*** TEXT SECTION ***

Upon microarray analysis, one candidate, FAM110B, demonstrated a decreased translation with a RR ≤0.67. Results of RT-qPCR confirmed the negative translational regulation of this mRNA.

Previous reports described HIPK2 as a tumour suppressor responsive to DNA damage. Its activation downstream of the ATM and/or ATR kinases leads to cell death and growth suppression [25] [26]. Therefore, HIPK2 shares with BRCA1 some common features. This led us to further investigate the regulation of HIPK2 translation.

To determine whether the BRCA1-dependent change in translational activity of HIPK2 mRNA corresponds with a change in its protein product, immunoblots were performed for BRCA1-depleted and control MCF7 cells. As shown in Figure 4A, the HIPK2 protein is induced in BRCA1-depleted MCF7 cells, while β-actin and α-tubulin are unaffected.

A/MCF7 cells transfected with BRCA1-targetting siRNA or control siRNA and total protein extracts were collected 72 h later and subjected to immunoblot analysis for HIPK2 protein, using antibodies provided by Epitomics (Left) and Aviva (Right). B/293T cells transfected with BRCA1-targetting siRNA or control siRNA (Left) or transfected with BRCA1 expressing plasmid or empty plasmid as control (Right) were subjected to immunoblot analysis for HIPK2 protein, using antibodies provided by Epitomics. Blots used β-actin and/or α-tubulin as loading controls. The blots shown are representative of at least three independent experiments.

To further ascertain the role of BRCA1 on HIPK2 protein abundance, a second anti-HIPK2 antibody was used to detect HIPK2 protein in BRCA1-depleted and control MCF7 cells. Results confirmed increased HIPK2 protein abundance under BRCA1 depletion (Figure 4A). We also analyzed the impact of RNAi-mediated gene silencing of BRCA1 in non-mammary cells, namely 293T cells. Similar to what has been observed in MCF7 cells, HIPK2 protein is induced in BRCA1-depleted 293T cells. Accordingly, 293T cells that over-expressed BRCA1 exhibited a decreased quantity of HIPK2 protein (Figure 4B).

Discussion

Here, we have used a microarray analysis of polysome-associated mRNA from BRCA1-depleted MCF7 cells to provide a genome-wide overview of the role played by BRCA1 in translational regulation. We calculated the relative translatability through the RR ratio (RR = polyRNA/totRNA) to reveal, for each mRNA, the change in its association with polysomes independently to any change in its total cytoplasmic amount. We demonstrate that BRCA1 modifies the translational regulation of about 7% of genes expressed in MCF7 cells. Our findings also indicate that the translational changes of many mRNAs in BRCA1-depleted cells are explained by their differential association with polysomes coupled with no significant changes in their total mRNA abundance. The modified translatability of other mRNA species originated from modified total mRNA abundance counteracted by consistent presence on polysomes. Interestingly, some mRNAs displayed changes in abundance in polysomes together with opposite changes in total mRNA, suggesting that their recruitment to polysomes is highly controlled by BRCA1.

*** DATA PROVIDED ***

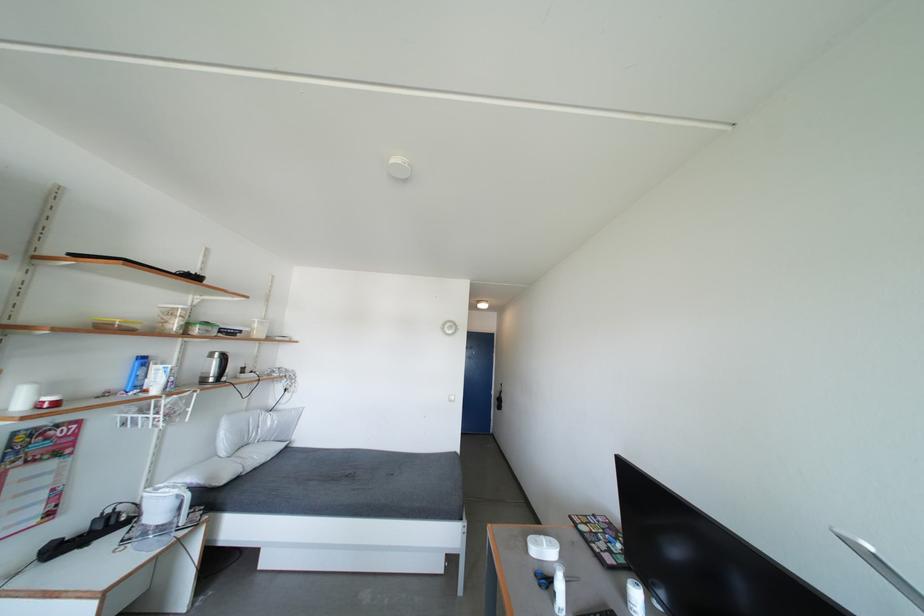
What do you see at coordinates (213, 371) in the screenshot? I see `the kettle handle` at bounding box center [213, 371].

***

ACTIVITY LIST:
**1.** In the text on BRCA1 and translational regulation, what share of the genes expressed in MCF7 cells does BRCA1 modify the translational regulation of?
**2.** Render this sentence from the text on BRCA1 and translational regulation in Spanish: "Previous reports described HIPK2 as a tumour suppressor responsive to DNA damage."
**3.** Carry the text on BRCA1 and translational regulation forward from its last sentence.

ANSWERS BY ITEM:
**1.** About 7% of the genes expressed in MCF7 cells.

**2.** Informes previos describieron a HIPK2 como un supresor tumoral que responde al daño en el ADN.

**3.**
Gene ontology analysis revealed that the most enriched function of the genes that are translationally regulated is cellular maintenance, which is considered today as the major role of BRCA1 contributing to its tumour suppressor activity [6]. Accordingly, gene ontology analysis showed that several cellular processes participating in cellular maintenance, such as cell cycle arrest, cell death, cellular growth and proliferation, DNA repair and gene expression, are enriched in genes translationally controlled by BRCA1. We used an RT-qPCR approach to ascertain the significant changes in mRNA’s polysome association of 5 genes identified through our microarray and selected for their participation in main functions of BRCA1 implicated in cell surveillance. In addition, some translationally deregulated genes are involved in lipid metabolism and should be further examined as BRCA1 has been recently implicated in negative control of lipid metabolism [20] [27]. Finally, this study revealed that BRCA1 impacts translation of genes involved in several cellular functions that are not currently clearly linked to BRCA1, such as cellular movement, nucleic acid metabolism or protein trafficking. The identity of these latter genes may be indicative of novel functions for BRCA1.

To our knowledge, genome-wide translational control of mRNAs by BRCA1 has not been described previously. Studies performing gene expression microarray analysis with RNAi-depleted BRCA1 MCF7, T47D or HeLa cells identified a number of genes regulated by BRCA1 at the transcriptional level [28] [29] [30]. Comparing these genes with those found translationally deregulated in our study, few, if any genes, were found to be affected through both translational and transcriptional mechanisms in absence of BRCA1. This suggests that BRCA1 differentially regulates transcription and translation of cellular genes. The difference we observe between changes in transcription and translation is consistent with previous reports involving eukaryotic cells [31]. By comparing protein expression levels with RNA levels, a recent proteomic study using mouse Brca1-deficient mammary tumours clearly showed that RNA levels can be discordant with their protein expression [23]. These results underscore the importance of studying not only transcriptional regulation but also translational regulation to understand BRCA1-dependent biological processes.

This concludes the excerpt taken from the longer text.